You could make your own wrappers, but I've never bothered. Asian grocers carry them, they're cheap, and are just as good. Buy some and save yourself a million hours of rolling out a hundred or more tiny little wrappers.
There are a ton of recipes for this stuff that are out there, but I usually use this one. If you really decide that you're into this sort of thing, there are about a million different things you can use for a filling. You should.
Jiao Zi (Pork and Shrimp Dumplings)
gyoza wrappers (found in an asian grocery; don't get the thicker ones for wontons)
2 cups finely chopped bok choy or napa cabbage (NOT normal cabbage)
12 oz. ground pork
8 oz. peeled shrimp
3 scallions, thinly sliced
3 cloves garlic, minced
2 T shaoxing
1 and 1/2 T grated fresh ginger
1 T soy sauce
2 t toasted Asian sesame oil
1/2 t granulated sugar
Mix the salt with the bok choy or cabbage in a bowl and let it sit for about a half hour. This'll pull out a lot of the water in the cabbage, which is important to ensure that the dumplings don't fall apart. Next, put the drained cabbage into a cloth and squeeze out even more water.
Throw all the ingredients into a big bowl and mix thoroughly. You could refrigerate the mixture to help keep things together, but I never bother.
After the mixture is prepared, put about a tablespoon onto each wrapper, wet half of the edges of the flour, and seal the dumpling. There are fancier ways to close them, but getting it right every time isn't assured. Lay them out on wax paper or plates making sure they don't touch. They'll stick together otherwise.
Steam them about 10 minutes or so. Or pan fry them. Store the remainder in the freezer, uncooked. Don't bother cooking them ahead, since they'll be gross that way.
You can buy ponzu sauce over the counter at most groceries, even bad ones. That's fine, I suppose. But this is better. It comes from Japanese cooking.

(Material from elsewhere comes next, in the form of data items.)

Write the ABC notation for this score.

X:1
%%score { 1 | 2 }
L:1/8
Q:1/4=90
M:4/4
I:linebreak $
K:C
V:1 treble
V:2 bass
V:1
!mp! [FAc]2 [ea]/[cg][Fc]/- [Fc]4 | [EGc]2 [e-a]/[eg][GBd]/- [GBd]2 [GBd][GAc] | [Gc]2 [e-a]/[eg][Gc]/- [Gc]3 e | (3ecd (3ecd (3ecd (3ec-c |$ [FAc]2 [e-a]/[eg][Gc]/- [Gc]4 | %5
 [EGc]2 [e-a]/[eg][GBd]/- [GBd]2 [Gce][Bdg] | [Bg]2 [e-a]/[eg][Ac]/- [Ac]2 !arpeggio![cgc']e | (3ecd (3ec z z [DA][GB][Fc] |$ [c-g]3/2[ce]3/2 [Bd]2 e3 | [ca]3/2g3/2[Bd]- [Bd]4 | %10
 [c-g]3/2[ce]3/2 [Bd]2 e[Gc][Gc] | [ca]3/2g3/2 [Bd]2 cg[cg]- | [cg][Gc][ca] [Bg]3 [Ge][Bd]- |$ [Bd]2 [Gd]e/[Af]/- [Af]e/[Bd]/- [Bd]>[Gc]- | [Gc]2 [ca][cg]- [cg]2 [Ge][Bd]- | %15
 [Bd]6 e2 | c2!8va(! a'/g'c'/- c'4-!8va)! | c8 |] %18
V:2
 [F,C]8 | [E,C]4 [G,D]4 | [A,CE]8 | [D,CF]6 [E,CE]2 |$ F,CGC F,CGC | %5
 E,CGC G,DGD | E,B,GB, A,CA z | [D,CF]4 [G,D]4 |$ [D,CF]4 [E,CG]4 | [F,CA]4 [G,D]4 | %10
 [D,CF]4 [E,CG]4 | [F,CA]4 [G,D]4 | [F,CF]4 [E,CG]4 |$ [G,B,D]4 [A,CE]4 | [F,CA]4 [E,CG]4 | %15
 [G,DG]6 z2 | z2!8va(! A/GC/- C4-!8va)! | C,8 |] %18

1/4 c red/sendai miso paste
1/4 c chicken stock, made only from bones (no herbs, carrots, etc.)
1 T toasted sesame oil
1 t finely chopped garlic
1 t finely chopped ginger
1 T finely chopped scallion, white bits only
1 T sugar
1 hot chili paste (basically chilis that were roasted, chopped and mixed with oil)
1/4 c sake
1 T mirin
1 T vinegar
Mix all that together. Dip dumplings in it.